__AUFGABENSTELLUNG__:
1) Schreiben Sie aus dem Lesetext den Abschnitt ab, der bei den Worten „Das FG gab den“ beginnt, und hören Sie nach „da­ge­gen kei­nen Er­folg.“ auf.
2) Fassen Sie den Absatz des Lesetexts, der mit „Das FG gab den Klagen“ beginnt, als kurze Stichpunktliste zusammen und behalten Sie dabei seine wesentlichen Fakten bei.

__LESETEXT__:
↓↓↓

Das FG gab den Kla­gen in bei­den Fällen statt. Die be­tref­fende Kläge­rin könne sich für die Steu­er­frei­heit der streit­be­fan­ge­nen Umsätze je­weils auf das Uni­ons­recht be­ru­fen. Auf die Re­vi­sion des Fi­nanz­amts hob der BFH im Ver­fah­ren XI R 8/13 das Ur­teil des FG auf und wies die Klage ab. Im Ver­fah­ren XI R 38/13 hatte die Re­vi­sion des Fi­nanz­amts da­ge­gen kei­nen Er­folg.

↑↑↑

__GESAMMELTE DATEN__:
↓↓↓

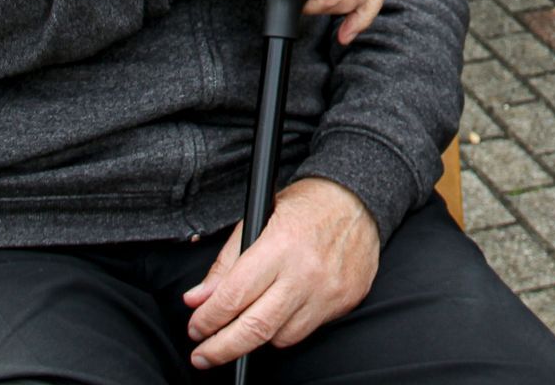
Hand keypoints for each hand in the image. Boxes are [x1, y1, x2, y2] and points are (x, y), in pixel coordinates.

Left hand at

↑↑↑

__LÖSUNGEN__:
1)
Das FG gab den Kla­gen in bei­den Fällen statt. Die be­tref­fende Kläge­rin könne sich für die Steu­er­frei­heit der streit­be­fan­ge­nen Umsätze je­weils auf das Uni­ons­recht be­ru­fen. Auf die Re­vi­sion des Fi­nanz­amts hob der BFH im Ver­fah­ren XI R 8/13 das Ur­teil des FG auf und wies die Klage ab. Im Ver­fah­ren XI R 38/13 hatte die Re­vi­sion des Fi­nanz­amts da­ge­gen kei­nen Er­folg.

2)
- Das FG gab den Klagen in beiden Fällen statt, weil sich die jeweilige Klägerin für die Steuerfreiheit der strittigen Umsätze auf das Unionsrecht berufen könne.
- Im Verfahren XI R 8/13 hob der BFH auf die Revision des Finanzamts das FG-Urteil auf und wies die Klage ab.
- Im Verfahren XI R 38/13 blieb die Revision des Finanzamts erfolglos.